══ EXTRACTED DATA
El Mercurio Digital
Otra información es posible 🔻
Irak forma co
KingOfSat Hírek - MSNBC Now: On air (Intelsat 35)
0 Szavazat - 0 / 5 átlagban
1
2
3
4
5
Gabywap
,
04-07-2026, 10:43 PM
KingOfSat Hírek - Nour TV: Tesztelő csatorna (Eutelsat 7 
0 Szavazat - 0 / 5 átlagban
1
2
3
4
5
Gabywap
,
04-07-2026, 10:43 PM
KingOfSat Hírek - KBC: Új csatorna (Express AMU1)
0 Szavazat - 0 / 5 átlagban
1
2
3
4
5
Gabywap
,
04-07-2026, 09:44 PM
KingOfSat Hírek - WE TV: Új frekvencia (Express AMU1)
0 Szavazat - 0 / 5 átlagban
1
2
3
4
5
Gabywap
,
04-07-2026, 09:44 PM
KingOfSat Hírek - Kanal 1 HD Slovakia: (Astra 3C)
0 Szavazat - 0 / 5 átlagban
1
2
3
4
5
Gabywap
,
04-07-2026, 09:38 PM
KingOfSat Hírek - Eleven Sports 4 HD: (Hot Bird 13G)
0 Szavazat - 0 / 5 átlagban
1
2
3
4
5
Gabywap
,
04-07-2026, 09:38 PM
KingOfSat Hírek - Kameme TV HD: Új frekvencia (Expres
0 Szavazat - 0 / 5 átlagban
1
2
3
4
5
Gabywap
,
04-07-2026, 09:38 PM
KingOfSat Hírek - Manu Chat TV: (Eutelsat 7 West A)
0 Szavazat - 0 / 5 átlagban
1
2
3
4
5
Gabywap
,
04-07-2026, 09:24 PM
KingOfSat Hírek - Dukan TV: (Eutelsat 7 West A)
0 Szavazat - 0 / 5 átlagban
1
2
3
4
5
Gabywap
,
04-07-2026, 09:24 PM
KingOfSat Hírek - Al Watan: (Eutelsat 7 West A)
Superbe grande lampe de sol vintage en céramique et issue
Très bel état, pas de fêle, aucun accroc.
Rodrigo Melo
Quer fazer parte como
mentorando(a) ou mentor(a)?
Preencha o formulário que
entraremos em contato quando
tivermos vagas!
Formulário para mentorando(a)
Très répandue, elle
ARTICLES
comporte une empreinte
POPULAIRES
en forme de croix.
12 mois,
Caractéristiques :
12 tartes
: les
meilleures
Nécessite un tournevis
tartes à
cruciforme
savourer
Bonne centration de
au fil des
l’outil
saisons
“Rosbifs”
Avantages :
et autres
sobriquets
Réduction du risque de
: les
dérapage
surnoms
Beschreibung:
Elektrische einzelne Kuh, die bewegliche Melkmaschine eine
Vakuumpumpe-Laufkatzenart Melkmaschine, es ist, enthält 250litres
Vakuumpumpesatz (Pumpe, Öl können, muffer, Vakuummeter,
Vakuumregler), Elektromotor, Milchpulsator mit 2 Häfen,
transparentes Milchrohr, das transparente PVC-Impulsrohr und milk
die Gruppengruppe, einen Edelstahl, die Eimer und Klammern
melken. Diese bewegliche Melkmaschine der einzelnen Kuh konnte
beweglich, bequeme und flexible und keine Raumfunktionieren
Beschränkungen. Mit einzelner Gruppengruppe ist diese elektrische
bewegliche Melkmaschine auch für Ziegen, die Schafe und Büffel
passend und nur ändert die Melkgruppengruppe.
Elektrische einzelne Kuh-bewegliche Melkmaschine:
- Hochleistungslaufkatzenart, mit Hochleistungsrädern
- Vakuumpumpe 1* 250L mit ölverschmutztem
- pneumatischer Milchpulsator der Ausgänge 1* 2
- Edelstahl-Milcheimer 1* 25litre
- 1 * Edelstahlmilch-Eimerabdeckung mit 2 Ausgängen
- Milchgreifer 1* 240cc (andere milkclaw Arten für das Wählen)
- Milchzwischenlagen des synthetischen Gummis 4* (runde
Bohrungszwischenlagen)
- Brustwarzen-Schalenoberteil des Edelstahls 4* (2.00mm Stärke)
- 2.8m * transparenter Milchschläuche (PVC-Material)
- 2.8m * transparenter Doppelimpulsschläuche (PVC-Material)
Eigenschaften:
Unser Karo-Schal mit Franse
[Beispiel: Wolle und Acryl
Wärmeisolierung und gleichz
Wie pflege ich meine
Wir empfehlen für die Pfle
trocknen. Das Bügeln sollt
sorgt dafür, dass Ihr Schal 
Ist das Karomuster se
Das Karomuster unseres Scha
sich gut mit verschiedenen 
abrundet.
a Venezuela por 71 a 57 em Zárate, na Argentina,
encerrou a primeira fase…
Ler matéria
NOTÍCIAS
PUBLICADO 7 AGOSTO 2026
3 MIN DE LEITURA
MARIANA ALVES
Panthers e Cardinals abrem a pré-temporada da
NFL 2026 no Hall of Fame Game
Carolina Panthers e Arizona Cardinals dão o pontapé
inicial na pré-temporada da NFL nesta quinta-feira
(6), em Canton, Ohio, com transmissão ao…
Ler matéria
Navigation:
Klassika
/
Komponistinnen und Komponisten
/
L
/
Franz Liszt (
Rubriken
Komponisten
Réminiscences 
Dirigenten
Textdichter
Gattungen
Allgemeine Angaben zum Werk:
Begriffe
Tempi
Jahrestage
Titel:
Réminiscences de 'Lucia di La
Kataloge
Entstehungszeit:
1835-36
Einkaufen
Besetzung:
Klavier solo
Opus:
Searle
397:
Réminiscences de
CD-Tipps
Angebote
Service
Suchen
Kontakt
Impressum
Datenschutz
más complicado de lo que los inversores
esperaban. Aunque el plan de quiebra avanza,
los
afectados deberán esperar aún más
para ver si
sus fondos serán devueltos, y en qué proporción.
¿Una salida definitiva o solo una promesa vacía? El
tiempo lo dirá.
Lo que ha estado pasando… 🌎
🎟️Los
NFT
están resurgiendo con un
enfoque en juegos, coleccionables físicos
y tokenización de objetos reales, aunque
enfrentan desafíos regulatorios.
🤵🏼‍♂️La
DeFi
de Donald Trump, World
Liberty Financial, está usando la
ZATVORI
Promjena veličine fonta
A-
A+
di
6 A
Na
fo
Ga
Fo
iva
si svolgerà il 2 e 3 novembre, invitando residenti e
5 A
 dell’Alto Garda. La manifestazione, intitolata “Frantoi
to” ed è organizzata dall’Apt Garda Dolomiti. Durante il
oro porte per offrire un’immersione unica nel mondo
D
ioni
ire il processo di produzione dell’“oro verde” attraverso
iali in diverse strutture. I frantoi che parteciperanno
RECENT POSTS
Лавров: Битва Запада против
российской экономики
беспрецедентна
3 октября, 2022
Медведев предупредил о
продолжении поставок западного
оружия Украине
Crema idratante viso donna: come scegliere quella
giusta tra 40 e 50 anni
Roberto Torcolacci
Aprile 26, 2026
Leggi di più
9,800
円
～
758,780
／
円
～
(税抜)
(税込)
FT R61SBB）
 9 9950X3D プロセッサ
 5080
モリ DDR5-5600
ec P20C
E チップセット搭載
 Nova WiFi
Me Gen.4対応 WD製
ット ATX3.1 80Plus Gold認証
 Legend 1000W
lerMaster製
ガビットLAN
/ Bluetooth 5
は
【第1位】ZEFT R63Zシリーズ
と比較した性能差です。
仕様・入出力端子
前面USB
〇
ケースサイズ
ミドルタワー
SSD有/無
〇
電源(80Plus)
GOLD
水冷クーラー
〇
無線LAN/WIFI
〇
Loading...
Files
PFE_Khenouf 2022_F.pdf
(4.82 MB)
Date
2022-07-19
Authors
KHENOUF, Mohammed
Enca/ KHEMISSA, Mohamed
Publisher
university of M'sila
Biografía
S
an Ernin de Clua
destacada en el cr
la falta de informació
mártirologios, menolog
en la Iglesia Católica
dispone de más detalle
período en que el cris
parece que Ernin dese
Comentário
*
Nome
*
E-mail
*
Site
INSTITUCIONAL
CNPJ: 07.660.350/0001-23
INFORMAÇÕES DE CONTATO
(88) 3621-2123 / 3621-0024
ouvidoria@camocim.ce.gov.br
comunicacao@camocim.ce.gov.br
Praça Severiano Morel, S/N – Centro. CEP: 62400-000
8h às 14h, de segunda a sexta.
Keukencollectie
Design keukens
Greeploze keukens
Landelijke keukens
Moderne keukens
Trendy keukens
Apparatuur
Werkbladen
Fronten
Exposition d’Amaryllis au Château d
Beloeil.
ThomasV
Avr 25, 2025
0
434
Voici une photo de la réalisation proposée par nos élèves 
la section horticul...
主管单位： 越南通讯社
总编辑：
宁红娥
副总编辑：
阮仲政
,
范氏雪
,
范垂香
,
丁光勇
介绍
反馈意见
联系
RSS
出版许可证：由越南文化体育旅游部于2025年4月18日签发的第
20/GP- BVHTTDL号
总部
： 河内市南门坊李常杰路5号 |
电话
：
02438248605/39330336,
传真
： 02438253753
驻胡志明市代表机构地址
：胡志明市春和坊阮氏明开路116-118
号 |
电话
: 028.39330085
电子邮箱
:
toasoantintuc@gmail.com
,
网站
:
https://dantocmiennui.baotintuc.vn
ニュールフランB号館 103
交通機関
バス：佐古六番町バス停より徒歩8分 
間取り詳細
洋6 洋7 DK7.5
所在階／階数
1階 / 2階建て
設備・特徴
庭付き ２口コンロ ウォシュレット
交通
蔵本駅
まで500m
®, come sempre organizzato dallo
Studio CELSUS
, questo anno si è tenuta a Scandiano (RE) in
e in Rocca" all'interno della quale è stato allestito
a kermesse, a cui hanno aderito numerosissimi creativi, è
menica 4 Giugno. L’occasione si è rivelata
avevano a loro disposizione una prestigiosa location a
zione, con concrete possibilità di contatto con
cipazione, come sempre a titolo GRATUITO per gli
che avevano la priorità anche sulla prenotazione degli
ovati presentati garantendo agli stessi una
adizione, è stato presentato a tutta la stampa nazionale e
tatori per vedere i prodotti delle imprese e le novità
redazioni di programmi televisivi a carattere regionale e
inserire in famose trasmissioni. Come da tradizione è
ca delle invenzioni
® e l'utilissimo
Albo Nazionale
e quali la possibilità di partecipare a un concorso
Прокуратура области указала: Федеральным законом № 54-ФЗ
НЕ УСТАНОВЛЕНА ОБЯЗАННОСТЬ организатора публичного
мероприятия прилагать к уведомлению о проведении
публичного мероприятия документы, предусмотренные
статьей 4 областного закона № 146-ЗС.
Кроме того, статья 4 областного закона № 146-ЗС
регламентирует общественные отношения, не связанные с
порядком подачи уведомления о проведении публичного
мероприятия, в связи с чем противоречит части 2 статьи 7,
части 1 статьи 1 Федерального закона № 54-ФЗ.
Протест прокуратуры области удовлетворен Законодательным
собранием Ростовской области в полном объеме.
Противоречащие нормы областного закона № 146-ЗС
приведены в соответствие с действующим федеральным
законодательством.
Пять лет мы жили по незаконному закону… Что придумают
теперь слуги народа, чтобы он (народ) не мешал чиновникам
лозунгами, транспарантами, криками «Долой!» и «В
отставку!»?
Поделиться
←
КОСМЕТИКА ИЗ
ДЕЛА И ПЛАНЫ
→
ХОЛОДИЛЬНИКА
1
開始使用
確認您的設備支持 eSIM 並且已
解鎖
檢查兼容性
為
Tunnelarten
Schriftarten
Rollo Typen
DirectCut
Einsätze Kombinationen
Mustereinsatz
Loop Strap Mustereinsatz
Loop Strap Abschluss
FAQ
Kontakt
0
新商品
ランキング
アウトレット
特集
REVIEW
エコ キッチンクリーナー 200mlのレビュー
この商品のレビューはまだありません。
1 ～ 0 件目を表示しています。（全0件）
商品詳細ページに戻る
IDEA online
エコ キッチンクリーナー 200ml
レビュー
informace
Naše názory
════
● GOAL OF THE EXERCISE: Reproduce verbatim every line from the beginning of the material through the line containing "KingOfSat Hírek - KBC: Új", with that line included.

● TASK SOLUTION:
El Mercurio Digital
Otra información es posible 🔻
Irak forma co
KingOfSat Hírek - MSNBC Now: On air (Intelsat 35)
0 Szavazat - 0 / 5 átlagban
1
2
3
4
5
Gabywap
,
04-07-2026, 10:43 PM
KingOfSat Hírek - Nour TV: Tesztelő csatorna (Eutelsat 7 
0 Szavazat - 0 / 5 átlagban
1
2
3
4
5
Gabywap
,
04-07-2026, 10:43 PM
KingOfSat Hírek - KBC: Új csatorna (Express AMU1)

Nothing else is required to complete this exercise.